January 15, 2002: McDonough, The Lieutenant of Inishmore
Barbican Pit
As uncompromisingly savage a play as I’ve seen — and one of the funniest. McDonough’s subject is not simply a divided Ireland, an Ireland in turmoil. This is the occasion, but the real subject seems more broad and general. The characters are all Irish terrorists, full of rage. But they love cats — or, at least, the central character, Padraic (say “Parrig”) has a cat called Wee Thomas, which he has left behind while on an assignment as a member of the IRA (having been rejected by the IRA because he is too mad). While he is gone, it seems that the cat has been killed. When Padraic finds this out he is in a state of rage and despair, and he threatens to kill his own father, Donny, because the father has participated in an attempted cover-up. Meanwhile, Padraic is being pursued by a precocious young terrorist, age 16, Mairead — who also has a much loved cat. At the end, in a fit of rage, Padraic kills Mairead’s cat, and she turns the tables on him by killing him herself. To top it all off, Padraic’s cat Wee Thomas returns, alive and hungry.
This bare outline of the action may not seem very coherent, and I’ve also left out the details of the savagery that includes the blinding, shooting, and dismemberment of a rival splinter group. Through it all, the laughter is almost constant. McDonagh’s eye is sharp and his sense of humor unfailing. What makes the play so brilliant and incisive is that he has discovered an analogy between the idea of hugely disproportionate, vengeful response, in which (for instance) the killing of a cat is cause for multiple murders, and the rhetoric of comedy in which trivial things are multiplied way out of proportion to their intrinsic importance while other things are reduced to unimportance or even absurdity. There is a deep irony operating here: mindless, escalating violence is perceived as a mere concatenation of events, with no moral sense and predictable outcome or individual responsibility. It’s just one damn thing after another. And these characters have no insight at all into their situation. They are stupid people, and grossly insensitive — except where it comes to cats, which manage to elicit an egregious sentimentalism.

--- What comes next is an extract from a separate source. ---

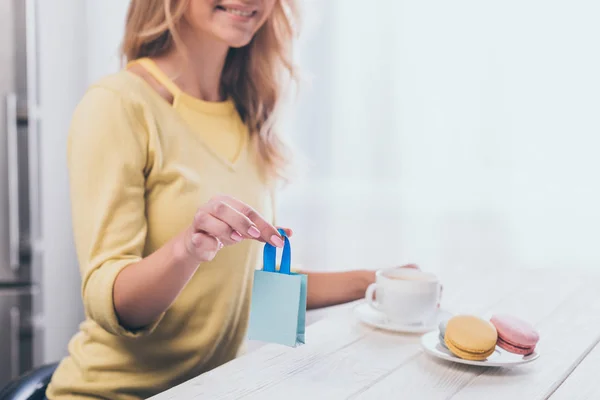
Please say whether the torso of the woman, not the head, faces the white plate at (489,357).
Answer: yes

The acting is extremely good, especially the two chief roles: Padraic (David Wilmot) and Mairead (Kerry Condon). The latter is especially well cast. She captures a sense of great longing, along with enormous resolve and great strength of will. This character is an extremely competent terrorist-in-the-making, already expert at putting out the eye of a heifer — or a man — with her small carbine at 100 yards. What does the play have to say about Ireland? Padraic has a kind of simple idea that he is fighting for a “free Ireland,” where children can walk safely to school — and cats can roam without being shot to death. But neither he nor Mairead can see any inconsistency in the fact that their single-minded pursuit of an Ireland free from bloodshed finds bloodshed its only means.